Pour être plus juste, la partie visible sous la fleur ne correspond pas à l'union des trois styles. Cette partie du pistil est cachée à l'intérieur d'un manchon résultant de la fusion de la base des tépales et étamines. Cette zone sert de réservoir au nectar produit par l'ovaire, c'est un tube nectarifère. Son orifice d'entrée se situe entre les étamines et la base des styles. (illustrations 3 et 4)

Pour vous représenter la fleur d'Iris, imaginez un bout de paille collé sur le sommet de l'ovaire sur lequel seraient insérés les tépales et les étamines. Le départ caché des trois styles se situe dans la paille.
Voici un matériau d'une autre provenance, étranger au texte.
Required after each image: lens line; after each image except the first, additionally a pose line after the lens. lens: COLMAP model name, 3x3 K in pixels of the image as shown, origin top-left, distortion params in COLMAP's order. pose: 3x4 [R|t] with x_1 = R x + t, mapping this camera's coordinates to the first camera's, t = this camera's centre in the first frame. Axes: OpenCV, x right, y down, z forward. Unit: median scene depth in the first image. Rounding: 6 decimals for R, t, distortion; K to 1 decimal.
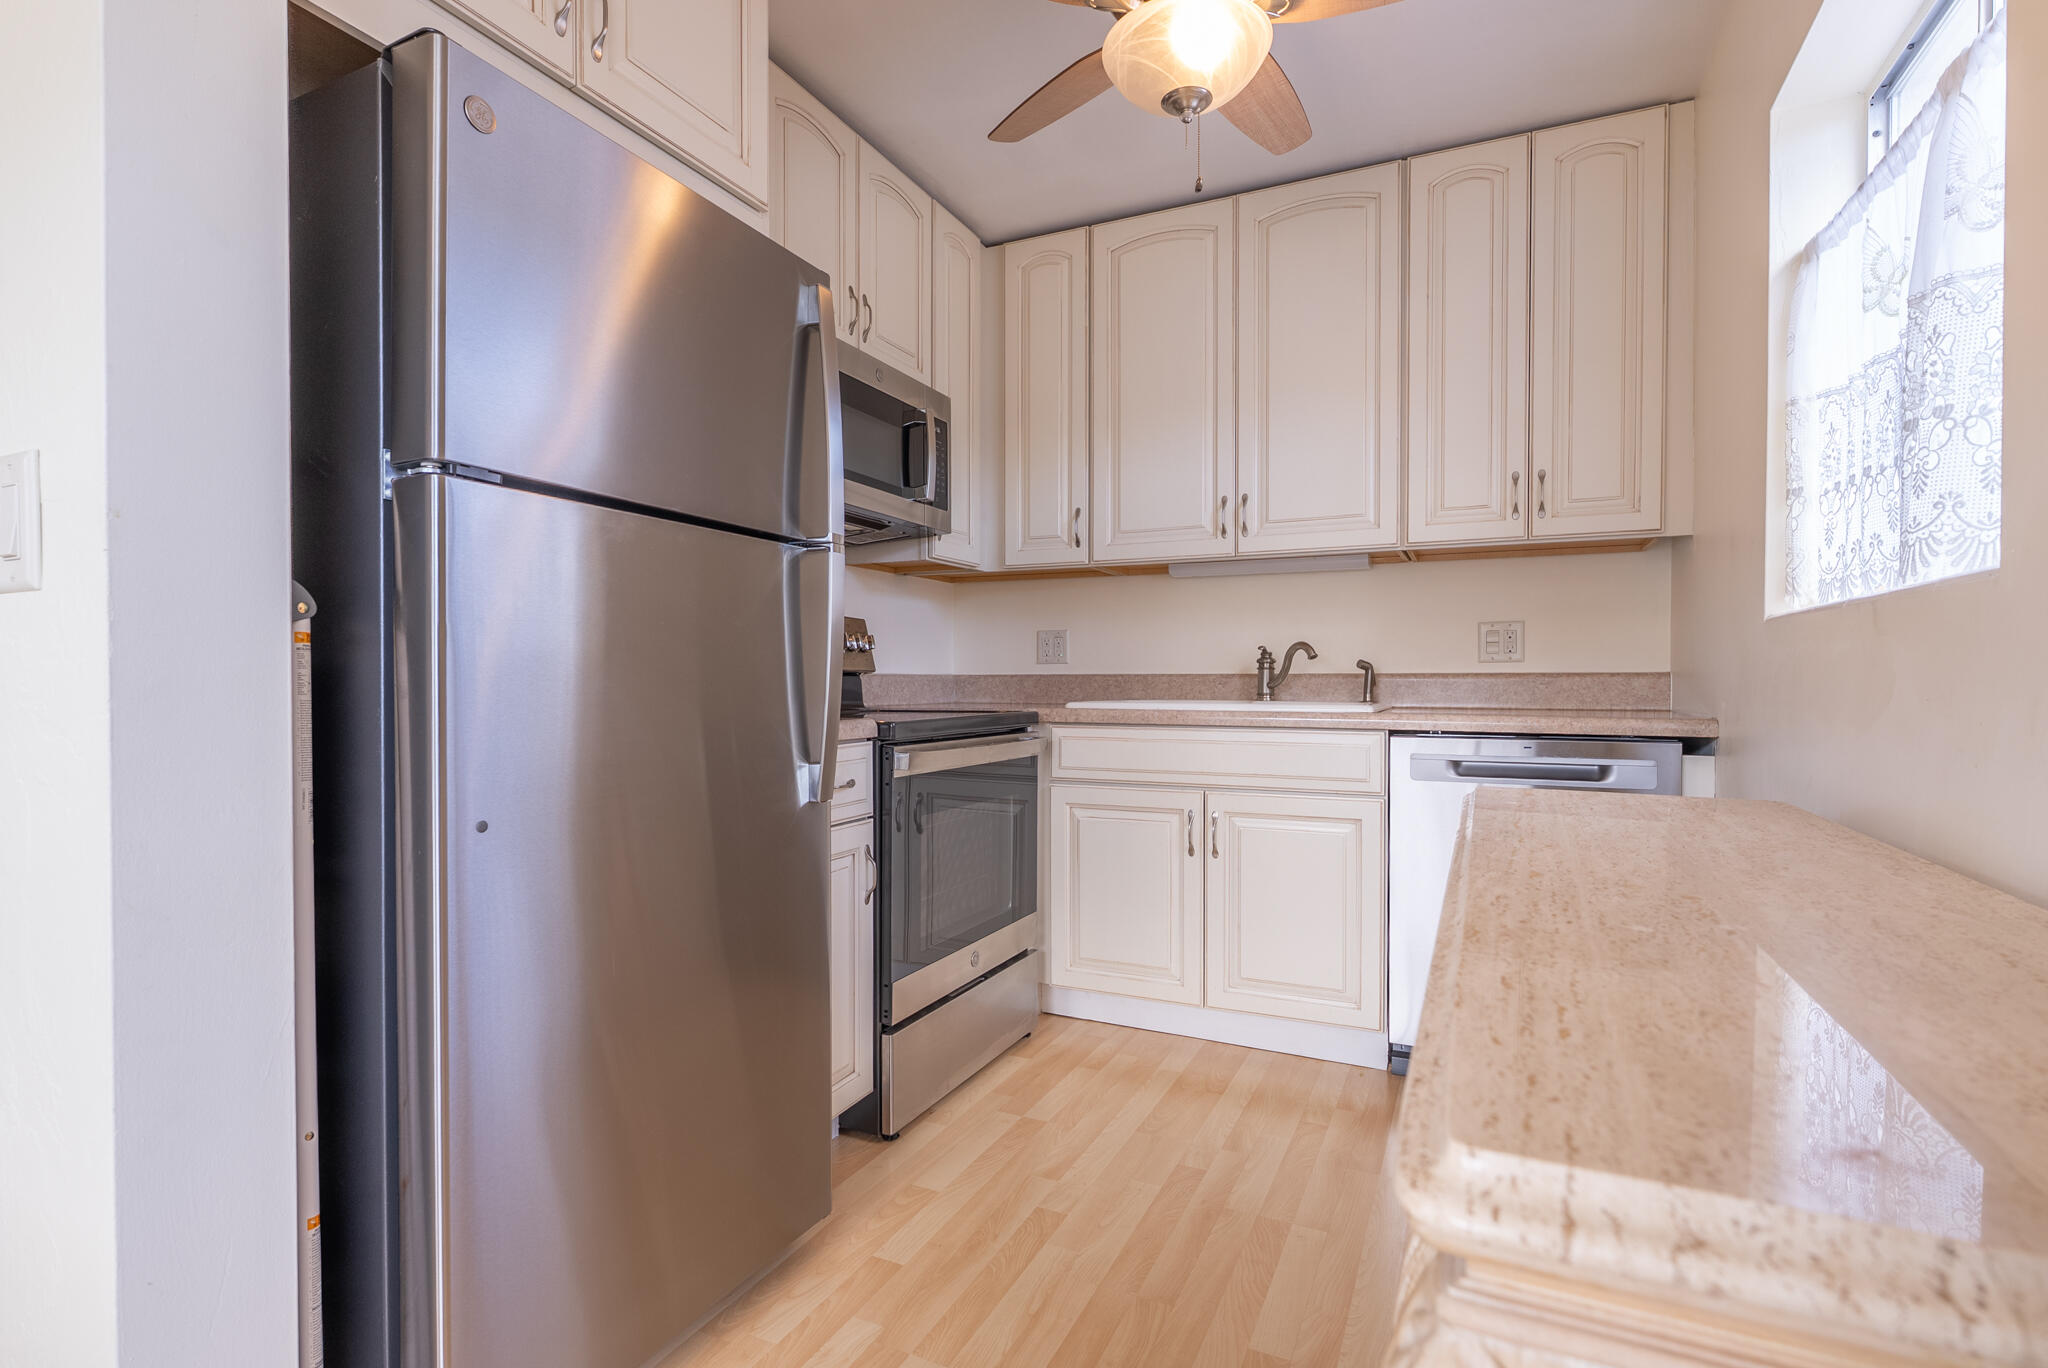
lens RADIAL K [[961.9, 0, 1024.9], [0, 961.9, 693.6], [0, 0, 1]] dist [-0.003431, -0.000073]
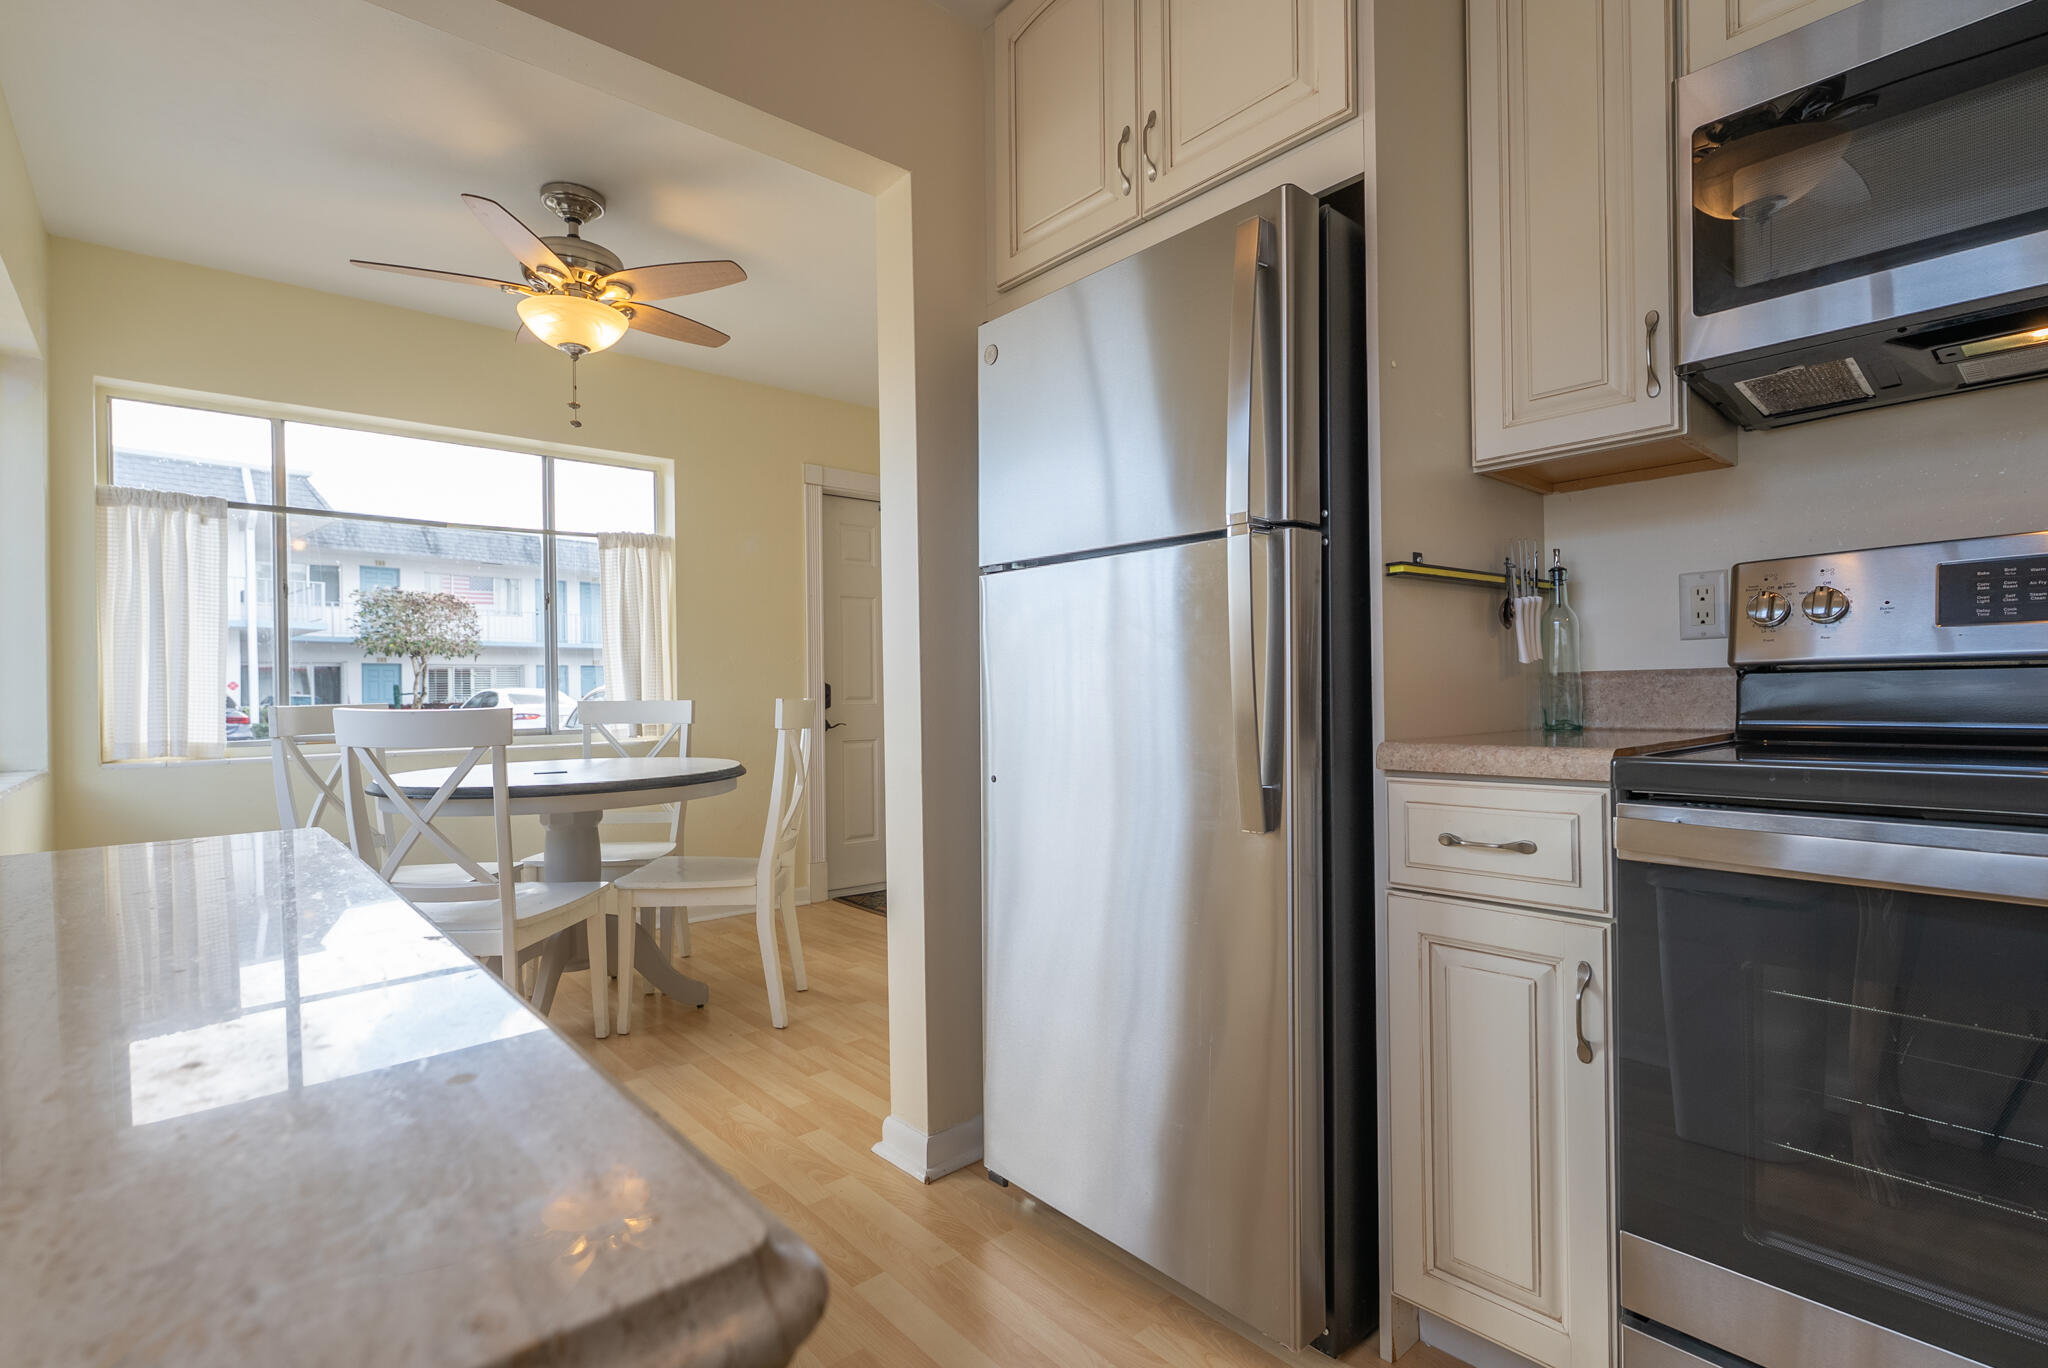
lens RADIAL K [[961.9, 0, 1024.9], [0, 961.9, 693.6], [0, 0, 1]] dist [-0.003431, -0.000073]
pose [[-0.399182, 0.006049, -0.916852, 0.696696], [0.001154, 0.999981, 0.006095, -0.015256], [0.916871, 0.001375, -0.399181, 1.256348]]
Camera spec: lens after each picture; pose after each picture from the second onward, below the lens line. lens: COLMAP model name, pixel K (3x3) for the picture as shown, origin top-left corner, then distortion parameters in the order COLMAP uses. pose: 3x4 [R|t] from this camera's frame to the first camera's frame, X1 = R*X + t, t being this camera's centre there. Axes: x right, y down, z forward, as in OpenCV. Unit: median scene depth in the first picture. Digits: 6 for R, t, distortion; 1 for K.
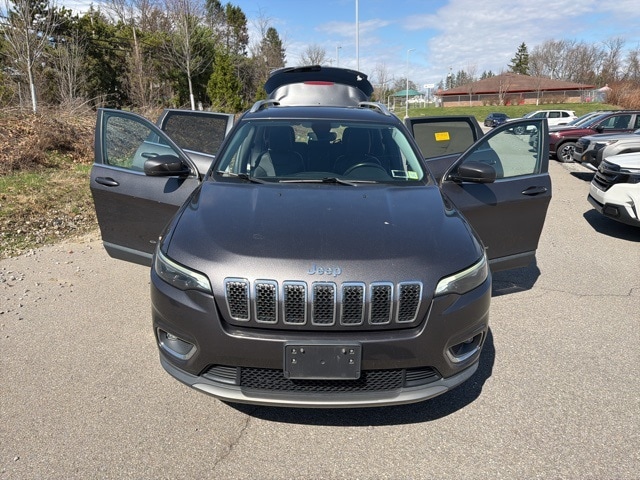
lens RADIAL K [[458.4, 0, 321.0], [0, 458.4, 240.0], [0, 0, 1]] dist [0.033960, -0.037229]
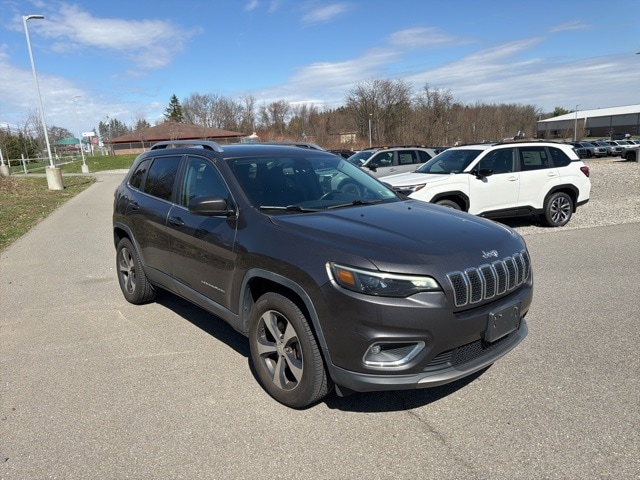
lens RADIAL K [[458.4, 0, 323.8], [0, 458.4, 238.0], [0, 0, 1]] dist [0.033960, -0.037229]
pose [[0.753370, -0.149621, 0.640349, -0.576606], [0.213296, 0.976723, -0.022726, -0.027062], [-0.622043, 0.153705, 0.767748, 0.121728]]
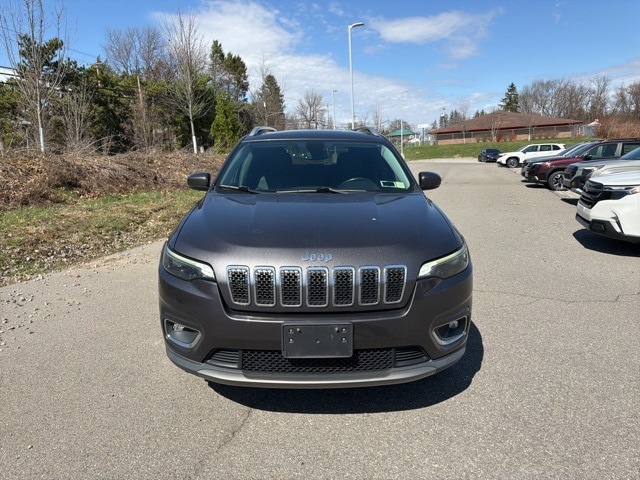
lens RADIAL K [[458.4, 0, 321.2], [0, 458.4, 237.8], [0, 0, 1]] dist [0.033960, -0.037229]
pose [[0.999721, -0.023600, -0.000596, 0.008610], [0.023449, 0.995609, -0.090622, 0.055855], [0.002732, 0.090583, 0.995885, -0.047055]]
Illustration 6 - L'interprétation finale
Illustration 6 - L'interprétation finale

L'Iris, côté insectes.

Avec sa belle production de nectar soigneusement stockée dans le tube central, l'Iris des marais à de quoi attirer. Pour accueillir ses clients, il leur offre 3 larges pistes d'atterrissage. Après cela se complique un peu, car pour entrer il faut soit être très petit, soit être grand et costaud. Les buveurs préférés sont les bourdons. Pour tremper leurs langues dans le tube nectarifère, il leur faut d'abord payer l'entrée de quelques grains de pollen d'une autre fleur. Lorsque l'insecte se faufile sous le style pétaloïde, en avançant, il frotte son dos contre la languette et les plis du stigmate. Pour l'Iris, la récolte est garantie, le bourdon ne peut entrer sans déposer le pollen. Mais ce n'est pas tout. À peine l'insecte entre-t-il, qu'il reçoit ce pour quoi la fleur l'attendait. L'étamine cachée contre son dos déverse le pollen. Ces deux missions accomplies sans s'en apercevoir, le bourdon avance sa tête vers l'interstice où se situe l'entrée du tube nectarifère. Une fois le breuvage recueilli,il repart, le dos couvert d'un pollen qu'une autre languette dans une nouvelle fleur récupèrera. C'est ainsi que cela se passe entre la plante et le pollinisateur. Tous les raffinements de cette fleur d'Iris, si difficile à déchiffrer, on finalement trois objectifs : attirer, assurer la bonne réception du pollen extérieur (et la fécondation du pistil) et confier un nouveau stock à transporter vers une autre plante.

L'Iris des marais en bref

Il y aurait encore beaucoup à dire sur notre iris, ses fruits qui flottent pour permettre aux graines de germer plus loin sur les berges ou le pouvoir dépolluant de ses racines. Vous trouverez toutes ces informations en faisant des recherches sur le net. L'objectif de cet article était avant tout de vous ouvrir vers le monde de la fleur d'Iris, fleur qui est sans doute devenue le symbole du blason si connu de la fleur de Lys.